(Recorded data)
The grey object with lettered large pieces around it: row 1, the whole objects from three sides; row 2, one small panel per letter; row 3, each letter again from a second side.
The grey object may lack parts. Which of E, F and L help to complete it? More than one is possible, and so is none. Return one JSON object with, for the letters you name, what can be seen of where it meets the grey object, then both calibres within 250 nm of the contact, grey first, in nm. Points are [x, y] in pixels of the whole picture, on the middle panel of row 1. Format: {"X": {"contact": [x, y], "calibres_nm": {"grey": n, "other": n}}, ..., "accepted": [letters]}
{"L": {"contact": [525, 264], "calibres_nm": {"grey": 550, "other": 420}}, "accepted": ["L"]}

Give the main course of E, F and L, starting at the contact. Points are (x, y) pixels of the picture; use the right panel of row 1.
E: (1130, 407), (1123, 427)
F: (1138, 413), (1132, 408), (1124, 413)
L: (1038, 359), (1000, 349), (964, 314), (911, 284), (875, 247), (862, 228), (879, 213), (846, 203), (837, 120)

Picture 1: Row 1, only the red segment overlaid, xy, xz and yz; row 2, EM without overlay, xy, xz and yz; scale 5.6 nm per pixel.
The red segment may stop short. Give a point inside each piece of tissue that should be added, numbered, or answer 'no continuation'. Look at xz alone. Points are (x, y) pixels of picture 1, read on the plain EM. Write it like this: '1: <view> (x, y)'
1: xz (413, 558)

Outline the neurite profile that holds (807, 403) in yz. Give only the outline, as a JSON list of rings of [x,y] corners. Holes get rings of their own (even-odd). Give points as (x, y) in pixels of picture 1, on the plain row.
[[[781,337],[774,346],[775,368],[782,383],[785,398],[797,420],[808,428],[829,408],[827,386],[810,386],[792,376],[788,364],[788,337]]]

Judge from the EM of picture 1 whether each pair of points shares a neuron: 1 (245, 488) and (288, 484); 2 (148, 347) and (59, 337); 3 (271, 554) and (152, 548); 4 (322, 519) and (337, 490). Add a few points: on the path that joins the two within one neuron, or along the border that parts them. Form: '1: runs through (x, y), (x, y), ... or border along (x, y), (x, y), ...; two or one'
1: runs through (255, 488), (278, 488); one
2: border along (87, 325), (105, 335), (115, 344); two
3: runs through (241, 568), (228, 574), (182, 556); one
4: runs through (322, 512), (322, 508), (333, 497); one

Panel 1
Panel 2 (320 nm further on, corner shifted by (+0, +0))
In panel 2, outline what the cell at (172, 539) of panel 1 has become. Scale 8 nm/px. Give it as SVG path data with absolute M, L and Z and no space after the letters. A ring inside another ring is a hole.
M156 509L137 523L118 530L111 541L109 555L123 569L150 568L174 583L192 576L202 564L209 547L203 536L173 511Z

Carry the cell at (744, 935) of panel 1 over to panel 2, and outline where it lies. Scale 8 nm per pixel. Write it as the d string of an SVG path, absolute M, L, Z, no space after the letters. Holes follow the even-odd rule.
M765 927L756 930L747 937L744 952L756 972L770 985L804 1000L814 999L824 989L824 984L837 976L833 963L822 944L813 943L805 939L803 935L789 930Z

▶ **Description of the task**: Produce an exact copy of each line from the one holding "Carry the cell" through the last line of the records, both included, and nothing more.

▶ **Expected answer**:
Carry the cell at (744, 935) of panel 1 over to panel 2, and outline where it lies. Scale 8 nm per pixel. Write it as the d string of an SVG path, absolute M, L, Z, no space after the letters. Holes follow the even-odd rule.
M765 927L756 930L747 937L744 952L756 972L770 985L804 1000L814 999L824 989L824 984L837 976L833 963L822 944L813 943L805 939L803 935L789 930Z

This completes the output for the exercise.